3. Single-step Heights & Distances (One station)

Standard pattern: distance on ground (d), height h, angle θ. Use either tan or sin/cos depending on knowns.

Template: If angle of elevation = θ and horizontal distance = d, then h = d · tan θ.

Or, if slant distance (hypotenuse) s is known: h = s · sin θ.

4. Two-station Problems (Two Observers or Two Angles)

These problems give angles from two points at known separation. Method:

Place coordinate: foot of object at C; observers at A and B on same horizontal line with AB known.
From tan relations: h = x·tan α and h = (x + AB)·tan β (if A nearer B further). Solve for x then get h.

Often leads to linear equation in x: x·tan α = (x + d)·tan β ⇒ x(tan α − tan β) = d·tan β ⇒ x = d·tan β/(tan α − tan β).

5. Bearings & Navigation

Bearing is measured clockwise from North. For example, bearing 045° means 45° east of north. In navigation problems, convert bearings to angle with horizontal or between lines to apply trigonometry.

Convert bearings to standard angle measures and draw clear north-south and east-west references. Use vector-like decomposition into perpendicular components and apply trig.

6. Real-world Applications

Surveying: measuring inaccessible heights (towers, cliffs) and distances using angle observations.
Navigation: course plotting, bearing calculations and triangulation.
Architecture: determining slopes, roof pitches and sight-lines.
Engineering: resolving forces into components, incline problems.

7. Solved Examples

Example 1 (Single station).
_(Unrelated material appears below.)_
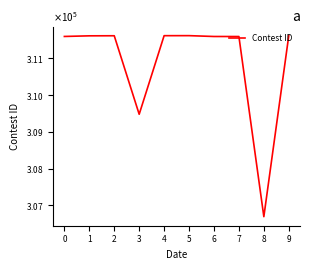

Approximately how many times larger is the value at 3 compared to 8?

1.0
Angle of elevation of top of tower from point A is 35°. If A is 40 m from foot of tower, find height (use tan 35° ≈ 0.7002).

h = 40 × tan 35° ≈ 40 × 0.7002 ≈ 28.01 m.

Example 2 (Two-station). From two points A and B on same level, separated by 30 m, angles of elevation to top of tower are 45° and 30° respectively (A closer). Find height.

Let distance from A to foot = x. Then h = x·tan45 = x and h = (x + 30)·tan30 = (x + 30)/√3.
So x = (x + 30)/√3 ⇒ x(1 − 1/√3) = 30/√3 ⇒ x = [30/√3]/(1 − 1/√3). Solve numerically to get h = x.

Example 3 (Bearing / Navigation). Ship P is at 10 km due south of Q. Bearing of ship R from P is 045°, and bearing of R from Q is 315°. Find distance PR and QR and coordinates if needed (use decomposition).

Approach: place Q at origin, Q at (0,0), P at (0,−10). Convert bearings to direction vectors and solve intersection or use trigonometric relations to get distances.

8. Practice Questions

From a point 20 m away from a tower, angle of elevation is 60°. Find height of tower.
Two points A and B are 50 m apart. Angles of elevation to top of a building from A and B are 30° and 45° respectively. Find height.
A ship sails from a lighthouse. From point A (on shore) bearing to lighthouse is 060°, from point B (30 km east of A) bearing is 330°. Find approximate position of lighthouse (use basic trig and coordinate assumptions).
Prove that in two-station problems, if tan α = tan β then no unique height exists (explain geometrically).

9. Exam Tips & Strategy

Always draw accurate diagrams and mark distances/angles clearly.
Do unit-checks (meters, km) and choose consistent units.
In two-station problems, keep track of which observer is closer — it affects sign in formulas.
Use calculators for tangent values; memorise tan 30°, tan45°, tan60° for quick checks.